▶ **What needs to be done**: Can you copy the listing below word for word, from its start up to and including the line with "Reading left to right, list"? Leave the pictures out of your answer.

▶ **Data excerpts**:
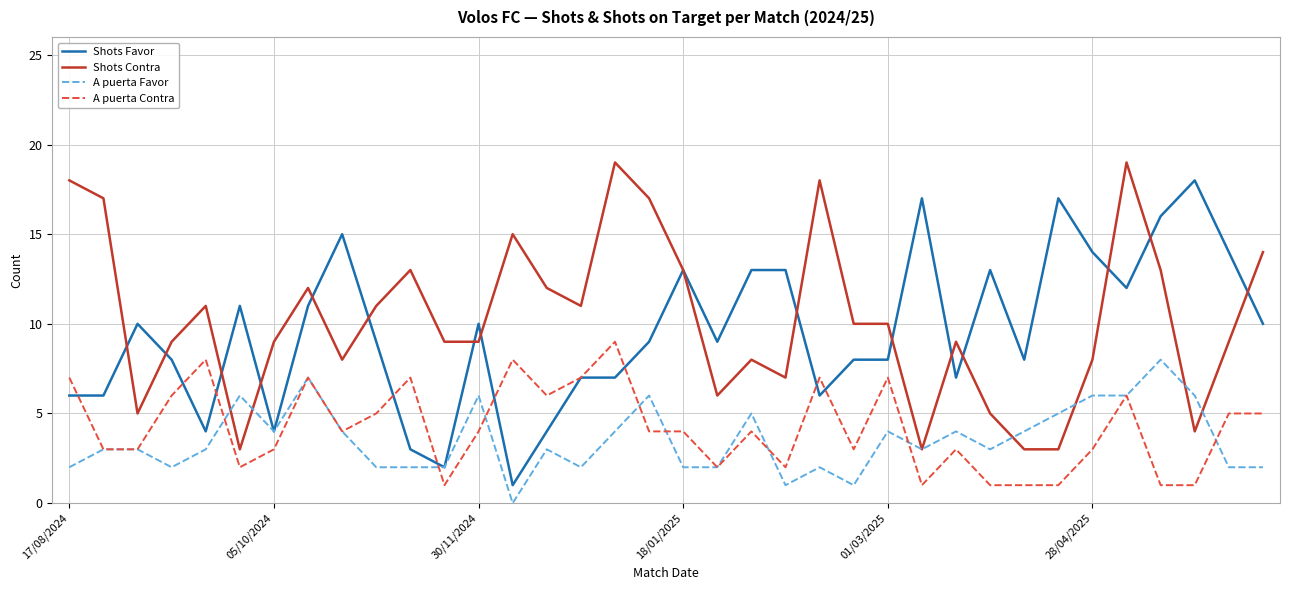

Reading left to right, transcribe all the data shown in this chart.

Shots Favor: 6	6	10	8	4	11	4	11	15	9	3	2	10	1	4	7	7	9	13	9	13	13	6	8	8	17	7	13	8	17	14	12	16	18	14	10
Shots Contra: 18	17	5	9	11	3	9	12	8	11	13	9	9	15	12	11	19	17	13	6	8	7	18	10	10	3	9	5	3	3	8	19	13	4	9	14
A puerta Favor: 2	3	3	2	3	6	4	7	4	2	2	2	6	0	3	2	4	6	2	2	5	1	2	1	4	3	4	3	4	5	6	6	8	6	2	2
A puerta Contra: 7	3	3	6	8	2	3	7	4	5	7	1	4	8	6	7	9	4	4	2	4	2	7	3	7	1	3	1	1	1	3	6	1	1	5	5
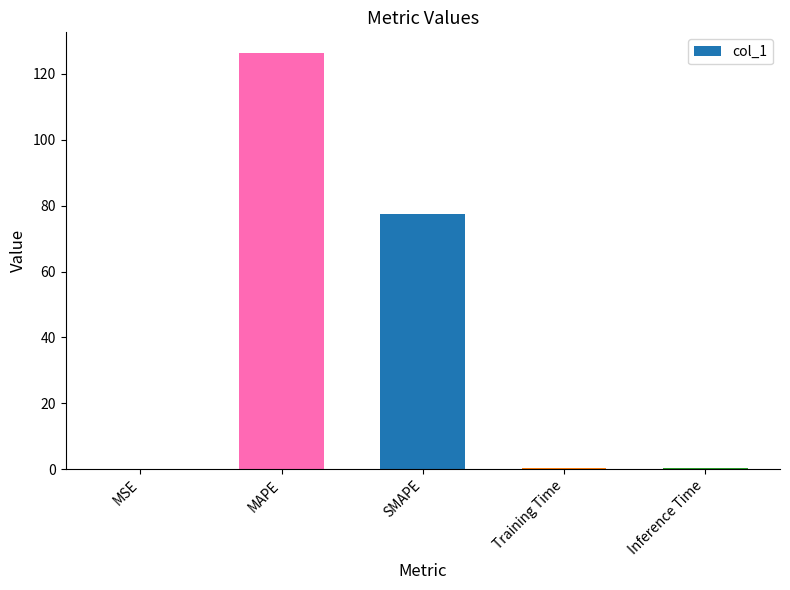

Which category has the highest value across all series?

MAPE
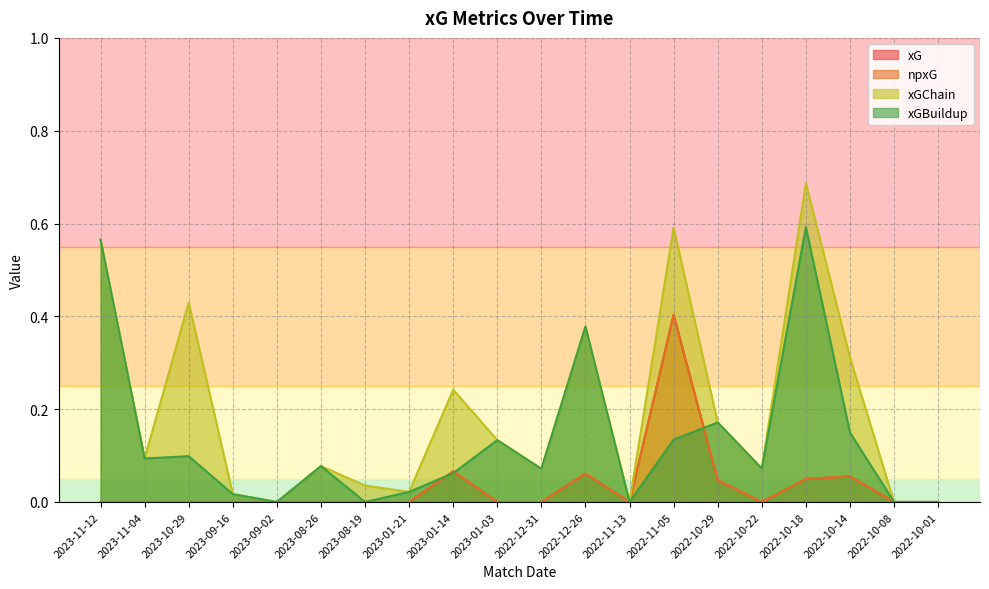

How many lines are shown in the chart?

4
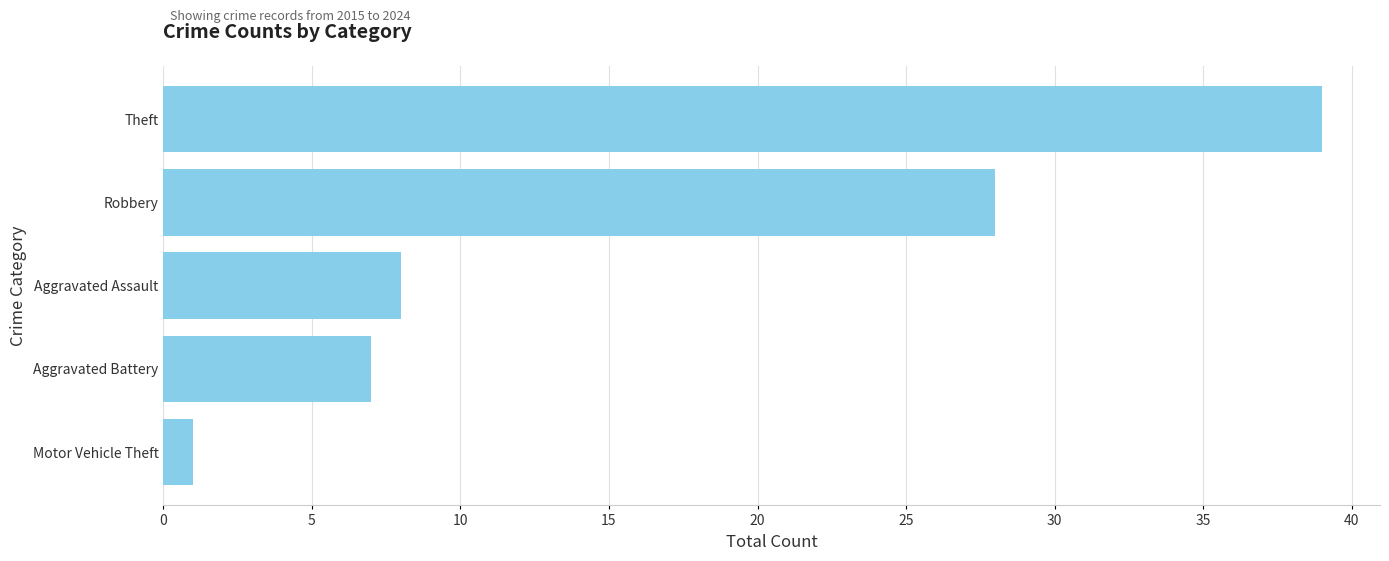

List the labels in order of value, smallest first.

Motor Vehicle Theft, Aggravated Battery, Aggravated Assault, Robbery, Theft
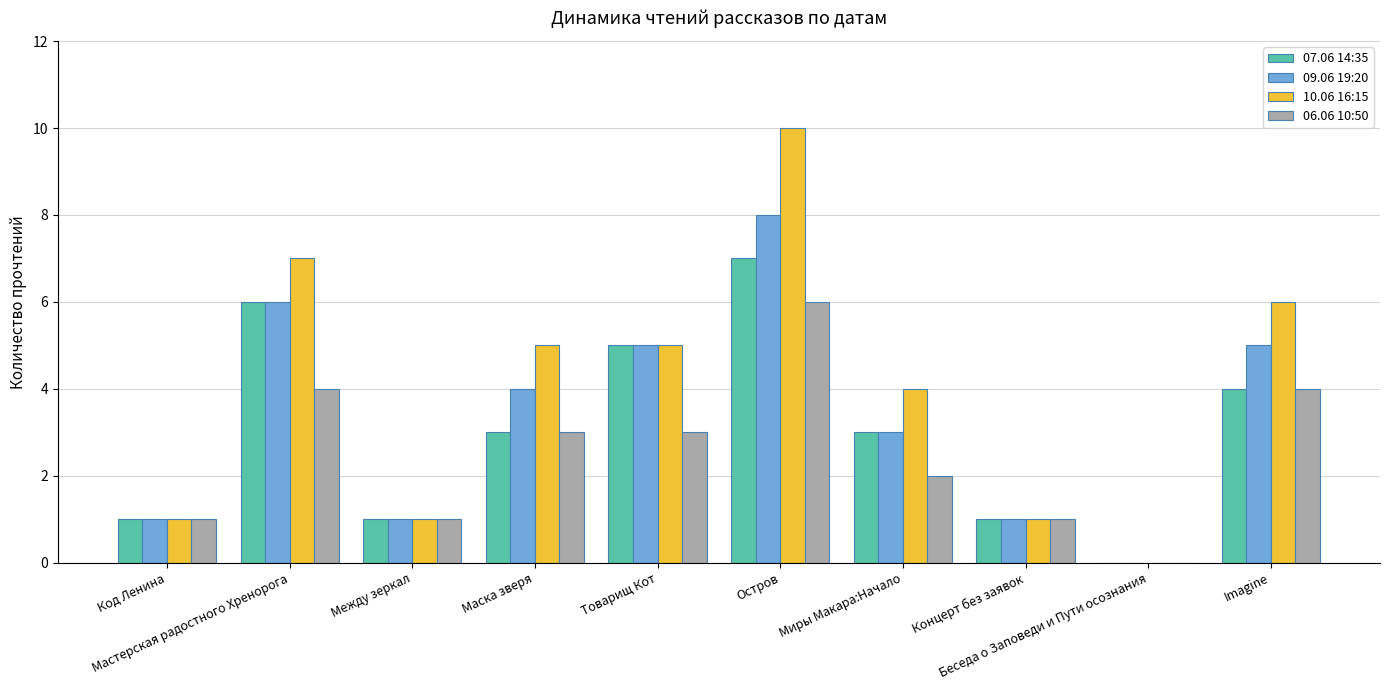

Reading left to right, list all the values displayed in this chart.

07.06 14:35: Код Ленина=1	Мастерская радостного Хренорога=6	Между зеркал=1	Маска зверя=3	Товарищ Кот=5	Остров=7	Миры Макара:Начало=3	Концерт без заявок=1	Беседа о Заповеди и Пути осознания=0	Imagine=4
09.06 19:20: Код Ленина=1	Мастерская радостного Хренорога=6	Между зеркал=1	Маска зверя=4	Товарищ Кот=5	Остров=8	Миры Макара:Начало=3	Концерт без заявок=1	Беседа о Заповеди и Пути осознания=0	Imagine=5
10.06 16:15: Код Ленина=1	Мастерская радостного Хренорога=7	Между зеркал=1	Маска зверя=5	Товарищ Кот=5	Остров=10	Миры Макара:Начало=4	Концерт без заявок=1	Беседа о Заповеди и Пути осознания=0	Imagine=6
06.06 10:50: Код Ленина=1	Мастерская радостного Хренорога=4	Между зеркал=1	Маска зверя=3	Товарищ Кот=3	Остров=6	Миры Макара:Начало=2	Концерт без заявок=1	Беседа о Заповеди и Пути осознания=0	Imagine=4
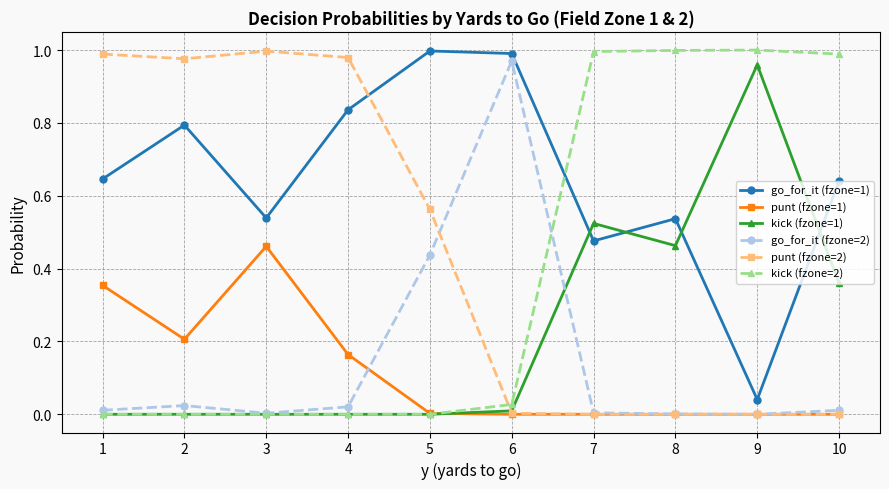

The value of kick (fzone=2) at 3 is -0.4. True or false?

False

▶ **Your solution**:
Reading left to right, transcribe all the data shown in this chart.

Shots Favor: 6	6	10	8	4	11	4	11	15	9	3	2	10	1	4	7	7	9	13	9	13	13	6	8	8	17	7	13	8	17	14	12	16	18	14	10
Shots Contra: 18	17	5	9	11	3	9	12	8	11	13	9	9	15	12	11	19	17	13	6	8	7	18	10	10	3	9	5	3	3	8	19	13	4	9	14
A puerta Favor: 2	3	3	2	3	6	4	7	4	2	2	2	6	0	3	2	4	6	2	2	5	1	2	1	4	3	4	3	4	5	6	6	8	6	2	2
A puerta Contra: 7	3	3	6	8	2	3	7	4	5	7	1	4	8	6	7	9	4	4	2	4	2	7	3	7	1	3	1	1	1	3	6	1	1	5	5

Which category has the highest value across all series?

MAPE

How many lines are shown in the chart?

4

List the labels in order of value, smallest first.

Motor Vehicle Theft, Aggravated Battery, Aggravated Assault, Robbery, Theft

Reading left to right, list all the values displayed in this chart.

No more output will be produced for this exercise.